DO: calculate your client’s anticipated interest in order to decide whether to place your client’s funds in the IOLTA or if you should set up a segregated interest bearing account for your client. For personal injury attorneys, who receive funds then promptly distribute them to lienholders, the client and themselves, a very nominal amount of interest is likely to be earned and likely will have to be put into the IOLTA account. IOLTA accounts are only used to hold funds that will not earn enough interest to pay for the administration of the interest bearing account. Client funds that will earn income in excess of administration fees should be placed in a separate, income-bearing, trust account for the benefit of the client. Most states leave the decision whether to place money in an IOLTA account or an account for the client’s benefit up to the attorney’s discretion. Funds that will generate enough interest revenue to be profitable should be put in an individual interest-bearing trust, with interest being returned to the client. If the money would not be profitable, it should be put into your IOLTA account. Some states use additional criteria to determine where money should go, so be sure to double check.
DON’T: place your client’s funds in a separate interest bearing account until you know how your state will require you to report on your decision. Some states leave the decision whether to place funds in an IOLTA account in the sole discretion of the attorney, and make the decision unreviewable for purposes of ethical violations. Other states use a good faith standard to review an attorney’s decision. A few states even make the decision unreviewable only in one direction, creating an incentive for attorneys to choose one type of account over the other. Most states with a mandatory IOLTA program require any lawyer holding client funds in the state to have an IOLTA account. Many of those states also require lawyers to submit annual paperwork certifying compliance with IOLTA requirements. A few have voluntary or opt-out IOLTA programs.
Check your local rules of professional conduct for details, in most states IOLTA rules are part of Rule 1.15 – Here are the links:
How do I report taxes for an IOLTA account vs my clients’ segregated interest bearing trust accounts?
DO: advise your client that the interest earned in a segregated interest-bearing account is taxable to the client and should be report by them. The attorney should also keep detailed records of this account on the client’s accounting ledger created by the firm.
DON’T: report the IOLTA account’s earned interest using your personal or firm employer tax identification numbers for the interest on documents generated by your firm. An IRS ruling concerning IOLTAs confirms that the interest on IOLTA accounts need not be reported by attorneys or clients. Typically the TIN of your local bar association or the IOLTA program recipient should be used, check with your local bar association for details on how to handle this.
What if I have a serious accident and I can’t work?
DO: have a back up plan.
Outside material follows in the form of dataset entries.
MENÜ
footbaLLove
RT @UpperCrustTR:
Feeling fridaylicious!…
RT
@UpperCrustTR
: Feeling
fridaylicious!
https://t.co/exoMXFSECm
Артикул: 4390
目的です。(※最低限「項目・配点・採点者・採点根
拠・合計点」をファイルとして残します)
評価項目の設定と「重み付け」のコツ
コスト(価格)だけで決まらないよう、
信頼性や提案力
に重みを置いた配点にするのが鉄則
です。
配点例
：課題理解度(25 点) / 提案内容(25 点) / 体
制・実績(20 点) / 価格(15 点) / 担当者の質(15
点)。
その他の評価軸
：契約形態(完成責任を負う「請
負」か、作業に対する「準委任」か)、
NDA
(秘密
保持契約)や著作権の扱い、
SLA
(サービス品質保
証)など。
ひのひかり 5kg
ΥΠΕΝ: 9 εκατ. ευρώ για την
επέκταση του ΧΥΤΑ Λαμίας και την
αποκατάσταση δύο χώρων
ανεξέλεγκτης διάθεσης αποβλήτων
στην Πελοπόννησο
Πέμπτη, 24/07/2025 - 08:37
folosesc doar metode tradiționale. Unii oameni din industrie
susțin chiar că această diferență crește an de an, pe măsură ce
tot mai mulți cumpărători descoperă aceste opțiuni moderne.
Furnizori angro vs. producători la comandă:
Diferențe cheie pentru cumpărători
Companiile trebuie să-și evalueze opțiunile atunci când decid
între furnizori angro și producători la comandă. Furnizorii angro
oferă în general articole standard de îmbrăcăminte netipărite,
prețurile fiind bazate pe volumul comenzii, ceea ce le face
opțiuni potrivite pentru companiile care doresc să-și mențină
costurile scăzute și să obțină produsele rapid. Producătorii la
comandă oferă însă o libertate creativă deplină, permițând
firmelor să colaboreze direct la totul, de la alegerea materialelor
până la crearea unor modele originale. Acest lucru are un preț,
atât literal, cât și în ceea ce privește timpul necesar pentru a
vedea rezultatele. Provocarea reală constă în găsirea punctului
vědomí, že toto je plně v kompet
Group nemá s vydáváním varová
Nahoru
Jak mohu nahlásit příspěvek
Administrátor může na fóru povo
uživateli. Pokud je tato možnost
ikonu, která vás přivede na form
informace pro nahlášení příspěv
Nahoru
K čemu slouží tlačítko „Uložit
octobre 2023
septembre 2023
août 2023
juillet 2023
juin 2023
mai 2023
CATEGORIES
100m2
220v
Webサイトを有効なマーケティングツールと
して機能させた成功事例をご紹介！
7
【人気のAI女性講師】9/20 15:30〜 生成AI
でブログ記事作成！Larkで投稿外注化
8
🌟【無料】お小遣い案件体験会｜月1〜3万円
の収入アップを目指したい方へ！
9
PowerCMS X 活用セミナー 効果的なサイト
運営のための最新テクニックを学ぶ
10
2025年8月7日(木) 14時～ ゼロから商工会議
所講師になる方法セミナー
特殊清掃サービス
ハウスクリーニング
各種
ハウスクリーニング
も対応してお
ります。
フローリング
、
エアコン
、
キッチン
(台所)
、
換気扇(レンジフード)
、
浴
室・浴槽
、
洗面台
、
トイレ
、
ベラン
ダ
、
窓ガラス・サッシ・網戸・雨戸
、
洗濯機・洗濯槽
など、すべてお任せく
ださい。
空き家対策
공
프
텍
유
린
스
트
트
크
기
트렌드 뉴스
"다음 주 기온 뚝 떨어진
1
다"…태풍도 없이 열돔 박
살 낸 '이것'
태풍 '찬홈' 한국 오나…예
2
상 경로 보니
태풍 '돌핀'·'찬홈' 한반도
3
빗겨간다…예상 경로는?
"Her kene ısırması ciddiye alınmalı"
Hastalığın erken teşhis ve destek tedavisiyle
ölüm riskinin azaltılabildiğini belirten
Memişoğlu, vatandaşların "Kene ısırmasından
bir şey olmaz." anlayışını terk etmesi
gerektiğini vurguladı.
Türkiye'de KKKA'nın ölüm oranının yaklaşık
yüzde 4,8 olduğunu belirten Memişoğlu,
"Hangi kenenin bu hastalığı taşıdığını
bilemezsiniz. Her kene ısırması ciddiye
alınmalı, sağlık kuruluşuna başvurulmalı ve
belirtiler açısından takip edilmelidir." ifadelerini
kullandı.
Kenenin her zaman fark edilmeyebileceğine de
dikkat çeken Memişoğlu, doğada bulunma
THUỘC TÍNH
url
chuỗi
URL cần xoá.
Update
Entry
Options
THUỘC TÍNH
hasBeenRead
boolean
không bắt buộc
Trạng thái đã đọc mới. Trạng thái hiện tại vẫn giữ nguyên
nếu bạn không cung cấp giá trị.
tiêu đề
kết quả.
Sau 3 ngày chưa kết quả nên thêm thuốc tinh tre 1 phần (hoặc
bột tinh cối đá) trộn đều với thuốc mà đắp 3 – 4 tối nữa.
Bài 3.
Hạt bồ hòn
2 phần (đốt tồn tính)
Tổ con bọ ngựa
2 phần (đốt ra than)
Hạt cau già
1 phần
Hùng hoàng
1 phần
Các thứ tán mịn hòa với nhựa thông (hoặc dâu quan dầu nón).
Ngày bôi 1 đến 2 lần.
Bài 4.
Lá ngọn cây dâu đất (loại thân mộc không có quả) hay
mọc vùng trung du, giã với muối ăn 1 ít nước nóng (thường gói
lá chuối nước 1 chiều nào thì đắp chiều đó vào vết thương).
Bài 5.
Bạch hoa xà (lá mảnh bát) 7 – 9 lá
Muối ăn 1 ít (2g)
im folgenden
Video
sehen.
It’s important to have a back up signer, who can sign for your trust account in that situation. Having the necessary forms completed in advance at your bank is important, as the bank may be reluctant to allow another to sign for your trust account based on anything else.
DON’T: hope that you won’t get hurt. Ok, it’s ok to hope, but don’t avoid planning for the worst.
In any case, check your state bar association’s requirements. In many states some of these measures are required, while in others they are simply recommendations. With a solid accounting and documentation process, treating IOLTA accounts properly should be a cinch – and save potential headaches down the road.
If you are considering borrowing for working capital or case costs, give your IOLTA records a glance to be sure everything is in shape. Its just a small step on your way to the financial success of your personal injury firm.